We have heard loud and clear from Canadians that this is not enough protection for their right to navigate our lakes, rivers, and canals. This is why we spent over a year consulting on changes to the Navigation Protection Act to better understand the kinds of navigation protections that Canadians and indigenous peoples were seeking.
During this comprehensive and informative consultation, we heard that Canadians wanted further navigation protections on more waterways, more information about projects that could affect navigation, more opportunities for their navigation concerns to be heard and resolved without going to court, and more clarity on the definition of “navigable water”.
We also heard from indigenous peoples that they want a greater role in protecting navigation in their territories. We heard from industry and provincial representatives, who said they want clear and predictable regulations.

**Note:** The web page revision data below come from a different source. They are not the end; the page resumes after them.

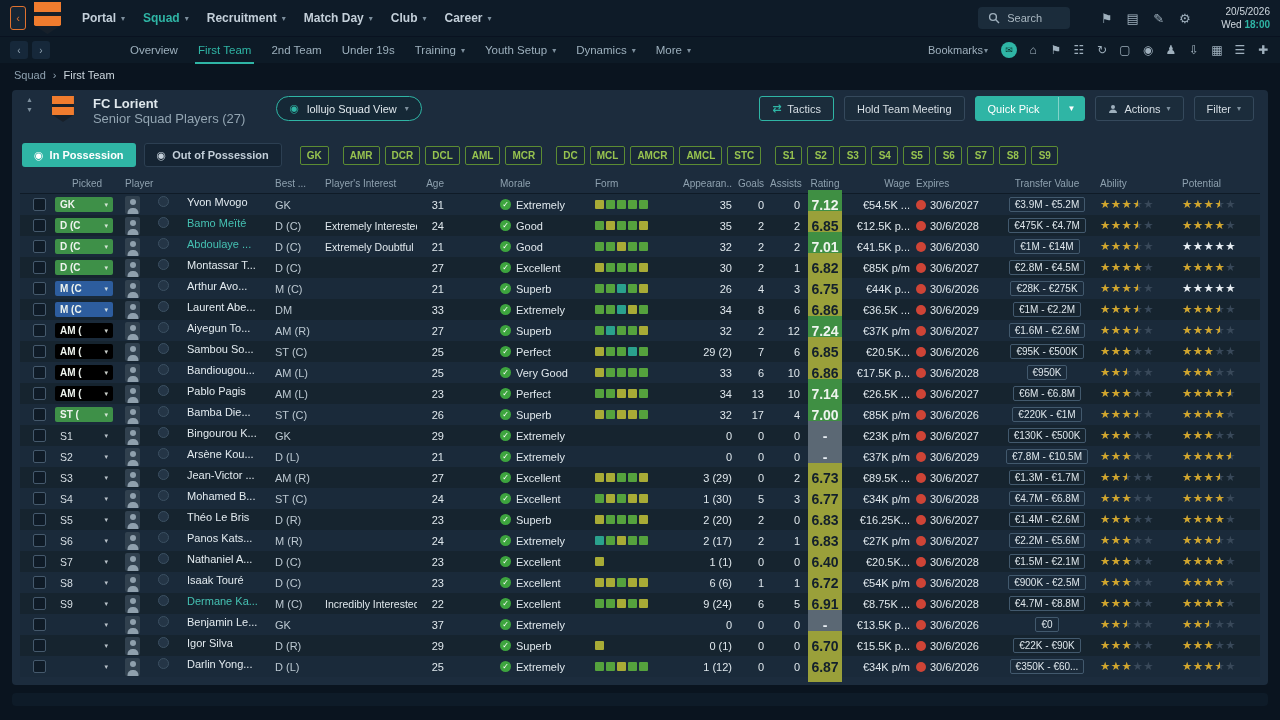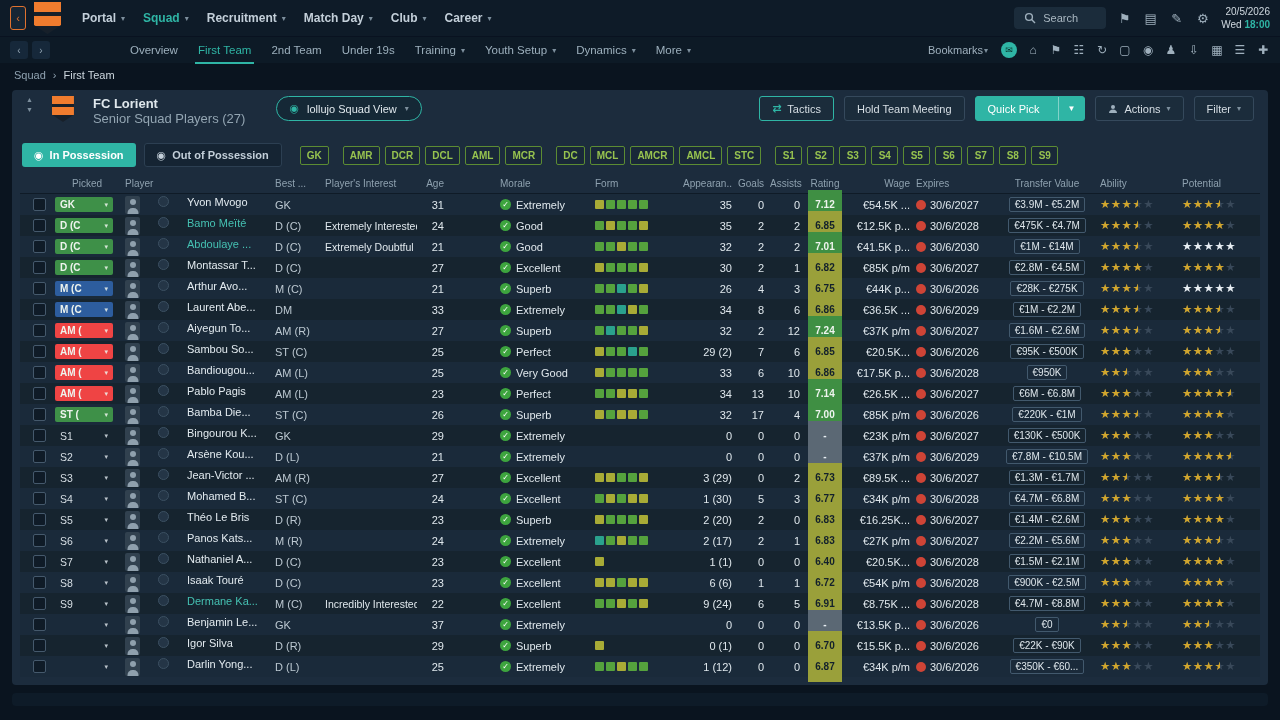--- a/index.html
+++ b/index.html
@@ -22,7 +22,7 @@
   .menu-item{color:#c3cfd9;font-weight:700;font-size:12px;display:flex;gap:5px;align-items:center;padding:0 9px;cursor:pointer}
   .menu-item.active{color:var(--teal)}
   .caret{font-size:8px;color:#7d8f9d}
-  .top-right{margin-left:auto;display:flex;align-items:center;gap:10px}
+  .top-right{margin-left:auto;display:flex;align-items:center;gap:28px}
   .search{height:22px;background:#1b2c3b;border-radius:4px;display:flex;align-items:center;gap:7px;
           padding:0 10px;color:#aab8c2;min-width:92px;cursor:pointer}
   .tb-icons{display:flex;gap:9px}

We have listened to these concerns and we have acted. This is why the Canadian navigable waters act would deliver on all of this. First, it would restore navigation protection on all navigable waters in Canada by using modern safeguards. Major works, like dams, would require an approval on any navigable water. Minor works, like small cottage docks, would need to meet the requirements set out by an order in the act on any navigable water. All other work on unscheduled waters would be subject to mandatory notification and consultation requirements, and a new dispute resolution process that could require approvals where concerns remain unresolved. Canadians would no longer have to turn to the courts to resolve these types of issues.
All other works on scheduled waters would also be subject to notification and consultation requirements, but would always require an approval. Owners would not have the choice of using the dispute resolution process because they are proposing to build on waters identified as being vulnerable to impacts on navigation and of the utmost importance to Canadians.

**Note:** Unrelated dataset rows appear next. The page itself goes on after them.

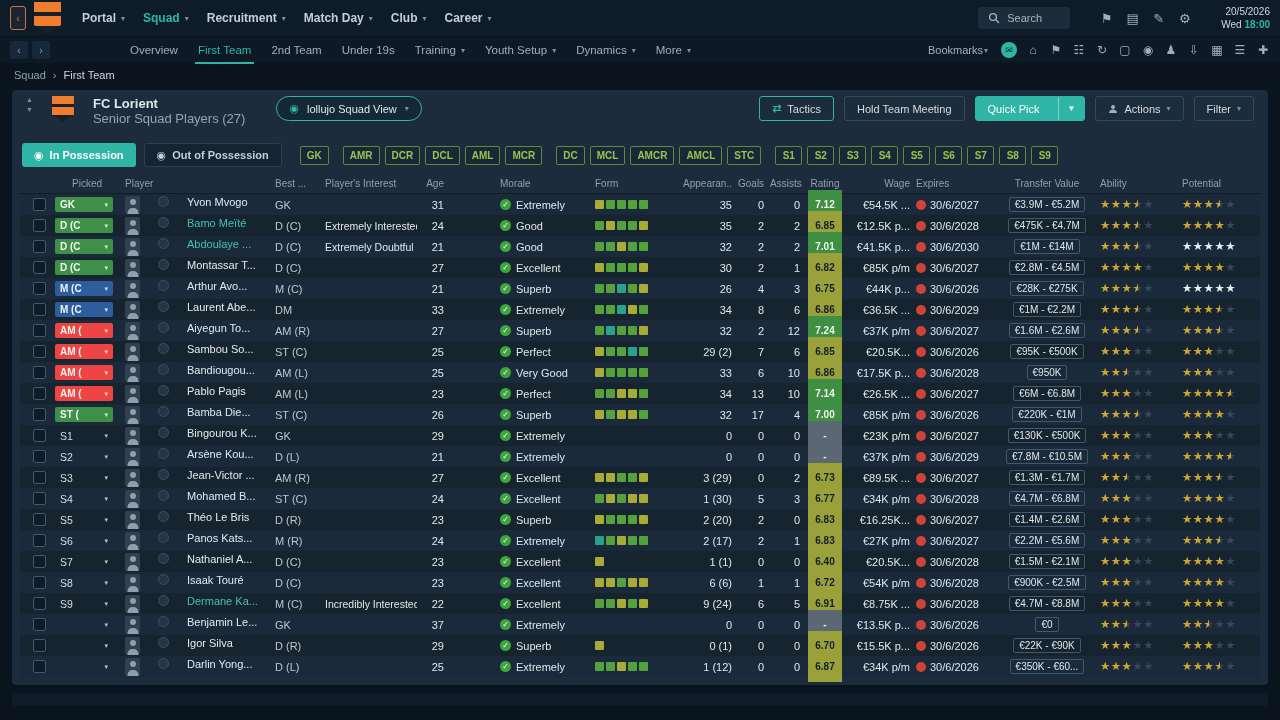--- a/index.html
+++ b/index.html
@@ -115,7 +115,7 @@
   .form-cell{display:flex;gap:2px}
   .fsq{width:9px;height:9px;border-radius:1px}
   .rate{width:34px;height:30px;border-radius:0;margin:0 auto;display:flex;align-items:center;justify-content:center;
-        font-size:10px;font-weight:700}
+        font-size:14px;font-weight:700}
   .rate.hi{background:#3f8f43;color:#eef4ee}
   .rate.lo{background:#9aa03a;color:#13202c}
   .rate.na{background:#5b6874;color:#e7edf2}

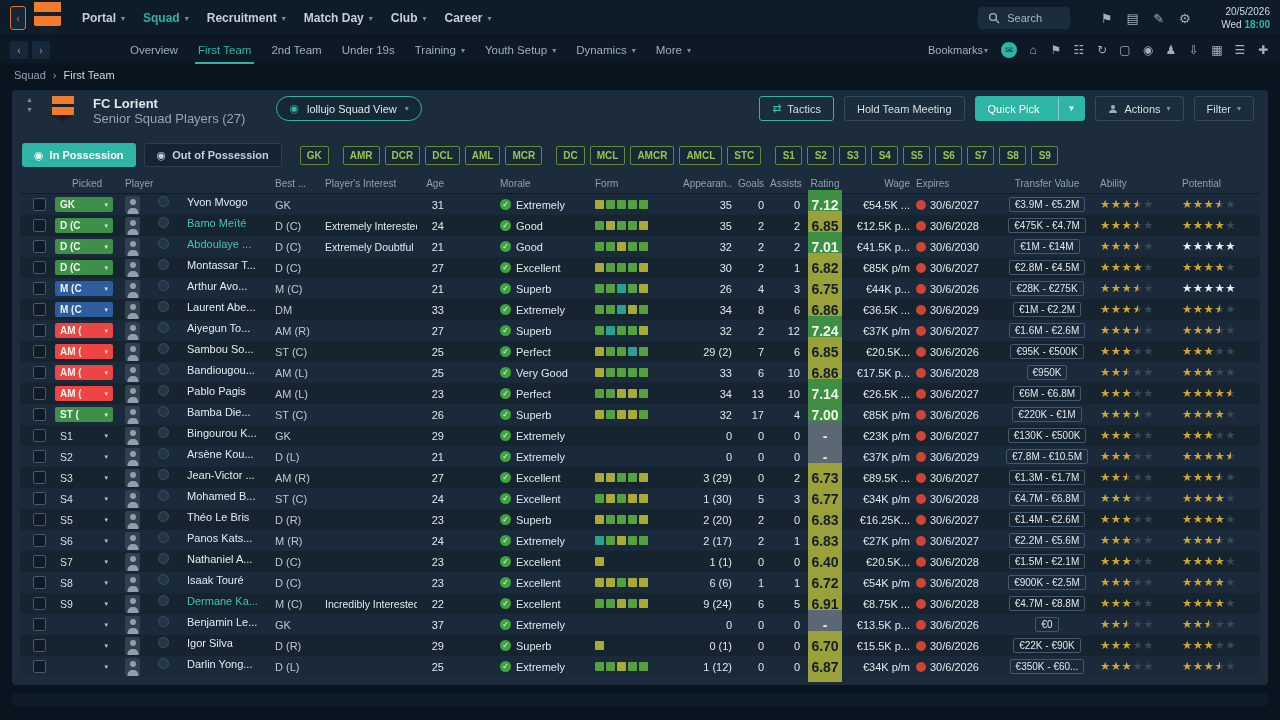--- a/index.html
+++ b/index.html
@@ -98,7 +98,7 @@
   .tcaret{font-size:7px;opacity:.85}
   .tag-gk,.tag-d,.tag-st{background:#3e9048}
   .tag-m{background:#2d5d9e}
-  .tag-am{background:#ef4444}
+  .tag-am{background:#000000}
   .pick-sub{display:flex;justify-content:space-between;align-items:center;width:58px;padding:0 5px;color:#d6dee4;font-size:10.5px}
   .player-cell{display:flex;align-items:flex-start;gap:18px}
   .portrait{width:15px;height:18px;background:#31414f;border-radius:2px;position:relative;flex:0 0 auto;overflow:hidden}

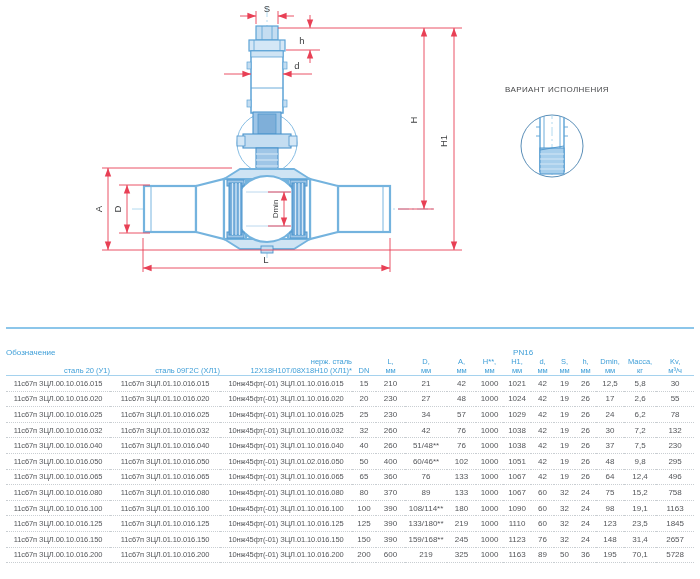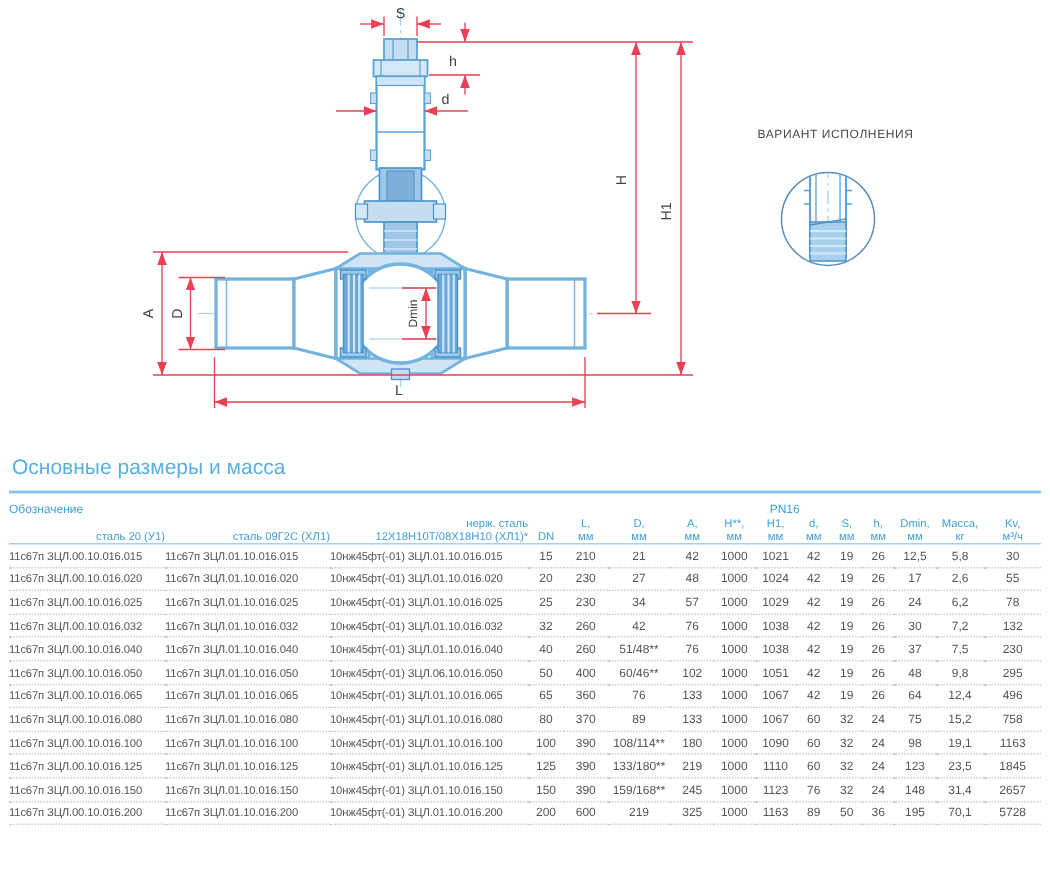--- a/index.html
+++ b/index.html
@@ -185,7 +185,6 @@
     </g>
   </svg>
 
-  <div class="page-title">Основные размеры и масса</div>
   <div class="title-rule"></div>
 
   <table class="dims">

The government is committed to open, accessible, and transparent processes. For the first time, a comprehensive definition of a navigable water would be included in the act. This new, broader definition does not return to the canoe test, which is unworkable in today's context, but actually creates a modern definition to identify the navigable waters that require the protection of the new act.
A strengthened crown-indigenous relationship is at the heart of the proposed approach. The Canadian navigable waters act would require the consideration of indigenous rights and knowledge, and create new opportunities for indigenous peoples to partner with Canada in the administration of navigation protections in their territories and jurisdictions.
Through the Canadian navigable waters act, the government is proposing modern protections for the right of Canadians to navigate on every navigable water in Canada. This protection would be stronger than ever before.
Before building any work on any navigable water, owners of works would have to satisfy the requirements of the navigation legislation. Under the new Canadian navigable waters act, these requirements would be tailored to take into account the many types of works and the many types of navigation that exist in Canada today.
The new Canadian navigable waters act and Bill C-69 is smart legislation, designed to deliver navigation protections where they are needed, to give indigenous peoples and communities a say in what is built in their territories, and to make expectations clear for owners of works. Bill C-69 and the new Canadian navigable waters act gets it right. That is why I am proud to support its passage through the House.